As previously stated in the example, the profit per share outlook is being adjusted with and without anticipated restructuring costs. With 2014 sales and revenues of about $55 billion, the revised profit outlook is $6.00 per share, or $6.50 per share excluding $450 million of restructuring costs.

That is an improvement from the previous profit outlook of $5.75 per share, or $6.20 per share excluding $400 million of restructuring costs at the mid-point of the previous sales and revenues outlook range of $54 to $56 billion.

“In January we provided our first profit outlook for 2014 at $5.85 per share excluding restructuring costs — our current outlook excluding restructuring costs is $6.50 per share, a substantial improvement. The fact that we continue to raise our profit per share outlook on relatively flat sales is a testament to our diverse portfolio of businesses, disciplined cost control and operational execution.”

Preliminary 2015 Sales and Revenue Outlook

Caterpillar views that the economic growth with continue to prosper in 2015 which will have a beneficial spill over impact on Caterpillar. From the report; ‘In developed countries, growth-oriented monetary policies should support continued modest economic improvement. In addition, we believe there is potential for increased investment in infrastructure in countries such as the United States, India and Turkey.

In developing countries, constraints on liquidity and raised interest rates are starting to slow down in 2014.  This was imposed to control inflation or to protect their exchange rates and with the implication of slowing down, economic growth for developing counties seems promising. More recently, interest rates in many developing countries have stabilized and we saw the first monetary policy easing the third quarter of 2014.

There are still significant risks and uncertainties that remain and that could temper growth in 2015. Political conflicts and social unrest continue to disrupt economic activity in several regions, in particular, the Commonwealth of Independent States, Africa and the Middle East.

The Chinese government’s push for structural reform is slowing growth, and the ongoing uncertainty around the direction and timing of U.S. fiscal and monetary policy actions may temper business confidence.

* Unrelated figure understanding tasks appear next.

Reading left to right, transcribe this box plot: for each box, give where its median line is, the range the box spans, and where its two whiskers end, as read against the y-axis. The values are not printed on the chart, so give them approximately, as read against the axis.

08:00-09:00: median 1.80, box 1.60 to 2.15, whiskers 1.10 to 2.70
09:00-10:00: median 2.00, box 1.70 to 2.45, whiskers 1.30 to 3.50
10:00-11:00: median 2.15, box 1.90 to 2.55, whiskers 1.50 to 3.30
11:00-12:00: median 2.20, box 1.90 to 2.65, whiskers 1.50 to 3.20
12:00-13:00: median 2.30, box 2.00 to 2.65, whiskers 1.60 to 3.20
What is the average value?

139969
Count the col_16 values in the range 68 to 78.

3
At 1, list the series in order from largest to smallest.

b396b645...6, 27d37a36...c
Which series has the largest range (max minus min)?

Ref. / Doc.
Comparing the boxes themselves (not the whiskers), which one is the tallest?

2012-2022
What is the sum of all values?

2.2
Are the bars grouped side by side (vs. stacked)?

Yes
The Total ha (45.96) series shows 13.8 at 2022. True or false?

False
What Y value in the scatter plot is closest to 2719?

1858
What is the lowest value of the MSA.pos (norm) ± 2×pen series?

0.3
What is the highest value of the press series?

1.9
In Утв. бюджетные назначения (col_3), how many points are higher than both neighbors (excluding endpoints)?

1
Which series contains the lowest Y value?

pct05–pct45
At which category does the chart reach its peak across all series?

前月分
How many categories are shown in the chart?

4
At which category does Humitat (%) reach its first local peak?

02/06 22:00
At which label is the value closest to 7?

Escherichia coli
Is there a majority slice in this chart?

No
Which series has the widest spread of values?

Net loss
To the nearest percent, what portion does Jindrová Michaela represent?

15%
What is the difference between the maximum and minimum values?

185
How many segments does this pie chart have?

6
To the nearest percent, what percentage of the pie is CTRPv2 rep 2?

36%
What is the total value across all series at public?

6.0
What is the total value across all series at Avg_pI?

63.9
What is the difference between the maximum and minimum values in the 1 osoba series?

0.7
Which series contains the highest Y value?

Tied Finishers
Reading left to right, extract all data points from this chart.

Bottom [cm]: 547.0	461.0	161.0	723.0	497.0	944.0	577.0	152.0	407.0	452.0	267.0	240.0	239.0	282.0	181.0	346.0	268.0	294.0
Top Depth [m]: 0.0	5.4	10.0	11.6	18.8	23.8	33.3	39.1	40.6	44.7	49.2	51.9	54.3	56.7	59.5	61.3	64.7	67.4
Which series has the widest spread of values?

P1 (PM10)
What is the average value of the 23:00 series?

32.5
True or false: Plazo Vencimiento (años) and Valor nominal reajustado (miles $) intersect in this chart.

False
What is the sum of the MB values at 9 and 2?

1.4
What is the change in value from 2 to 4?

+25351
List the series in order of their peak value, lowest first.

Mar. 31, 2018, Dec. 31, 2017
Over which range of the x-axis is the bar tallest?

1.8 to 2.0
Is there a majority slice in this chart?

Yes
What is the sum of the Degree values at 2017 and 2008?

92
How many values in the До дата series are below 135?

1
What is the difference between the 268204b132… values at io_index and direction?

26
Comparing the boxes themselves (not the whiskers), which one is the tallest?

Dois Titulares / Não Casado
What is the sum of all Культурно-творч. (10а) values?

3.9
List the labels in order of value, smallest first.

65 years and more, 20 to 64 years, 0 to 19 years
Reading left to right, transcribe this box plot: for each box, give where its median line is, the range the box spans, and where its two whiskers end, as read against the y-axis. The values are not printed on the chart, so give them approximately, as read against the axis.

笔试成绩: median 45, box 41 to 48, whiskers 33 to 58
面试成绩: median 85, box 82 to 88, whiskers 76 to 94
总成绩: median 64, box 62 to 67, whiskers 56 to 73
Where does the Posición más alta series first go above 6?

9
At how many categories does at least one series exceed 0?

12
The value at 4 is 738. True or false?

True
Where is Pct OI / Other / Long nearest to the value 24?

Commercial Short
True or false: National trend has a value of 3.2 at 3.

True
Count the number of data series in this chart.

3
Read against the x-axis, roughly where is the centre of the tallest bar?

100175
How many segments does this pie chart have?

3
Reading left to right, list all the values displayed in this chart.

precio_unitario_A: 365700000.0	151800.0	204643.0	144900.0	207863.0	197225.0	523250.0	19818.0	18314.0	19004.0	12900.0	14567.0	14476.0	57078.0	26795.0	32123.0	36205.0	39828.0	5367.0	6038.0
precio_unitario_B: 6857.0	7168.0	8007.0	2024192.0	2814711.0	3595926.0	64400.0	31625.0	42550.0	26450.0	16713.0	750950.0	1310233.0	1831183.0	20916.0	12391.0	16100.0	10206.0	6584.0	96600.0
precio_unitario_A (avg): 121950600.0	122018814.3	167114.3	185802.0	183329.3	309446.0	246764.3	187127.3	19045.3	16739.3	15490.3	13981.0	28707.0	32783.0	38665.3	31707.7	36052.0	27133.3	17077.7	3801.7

As a result, our preliminary outlook for 2015 expects sales and revenues to be flat to slightly up from 2014.’

Bottom Line

We currently rank Caterpillar as a Zacks Rank #3(hold), and estimate that fourth quarter earnings will come in at $1.61 per share.  Consensus estimates also project the 2014 earnings to be projected at $6.24 per share.  In the last two months, a majority of analysts have downgraded their earnings estimates for the current year until next year which could be attributed to their slightly lower than expected 2015 outlook. 

Caterpillar is a reasonably priced stock with a P/E of 15.15 and with the stock taking a hit in the past couple months, investors should consider this a possible entry point for a reasonable price. The PEG ratio of 1.49 is indicating a growth rate in EPS of about 10% in the next year. This is an upward looking growth rate, and with a positive 3Q earnings result, investors should be very intrigued by the prospects of this Fortune 50 company.